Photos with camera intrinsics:
◇ ◇ ◇

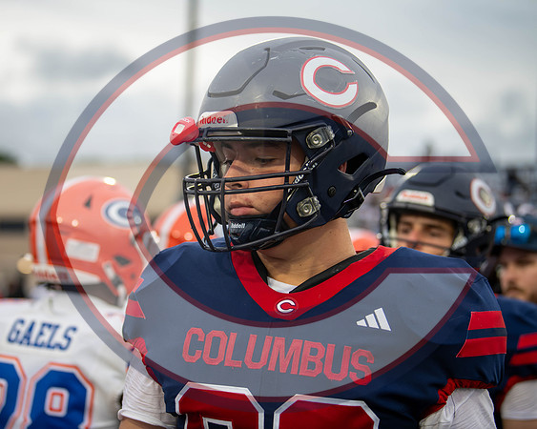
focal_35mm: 79
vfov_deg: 19.4
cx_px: 215
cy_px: 214
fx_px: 1252
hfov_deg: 24.2
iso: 800
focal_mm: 70
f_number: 2.8
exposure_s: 1/1000
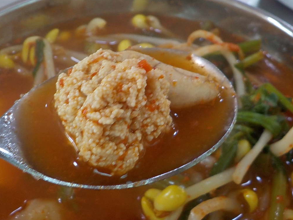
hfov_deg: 39.7
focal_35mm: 48
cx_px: 148
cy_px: 76
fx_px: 406
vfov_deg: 30.1
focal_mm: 4.1
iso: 200
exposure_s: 1/30
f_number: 3.3
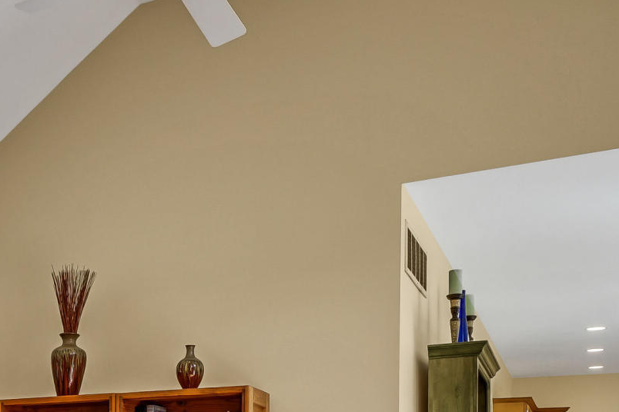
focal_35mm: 56
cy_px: 514
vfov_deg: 22.1
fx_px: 963
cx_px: 12
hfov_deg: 32.9
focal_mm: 15
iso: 400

◇ ◇ ◇

Your reply should be the entries copied exactly, with all images omitted.

focal_35mm: 79
vfov_deg: 19.4
cx_px: 215
cy_px: 214
fx_px: 1252
hfov_deg: 24.2
iso: 800
focal_mm: 70
f_number: 2.8
exposure_s: 1/1000
hfov_deg: 39.7
focal_35mm: 48
cx_px: 148
cy_px: 76
fx_px: 406
vfov_deg: 30.1
focal_mm: 4.1
iso: 200
exposure_s: 1/30
f_number: 3.3
focal_35mm: 56
cy_px: 514
vfov_deg: 22.1
fx_px: 963
cx_px: 12
hfov_deg: 32.9
focal_mm: 15
iso: 400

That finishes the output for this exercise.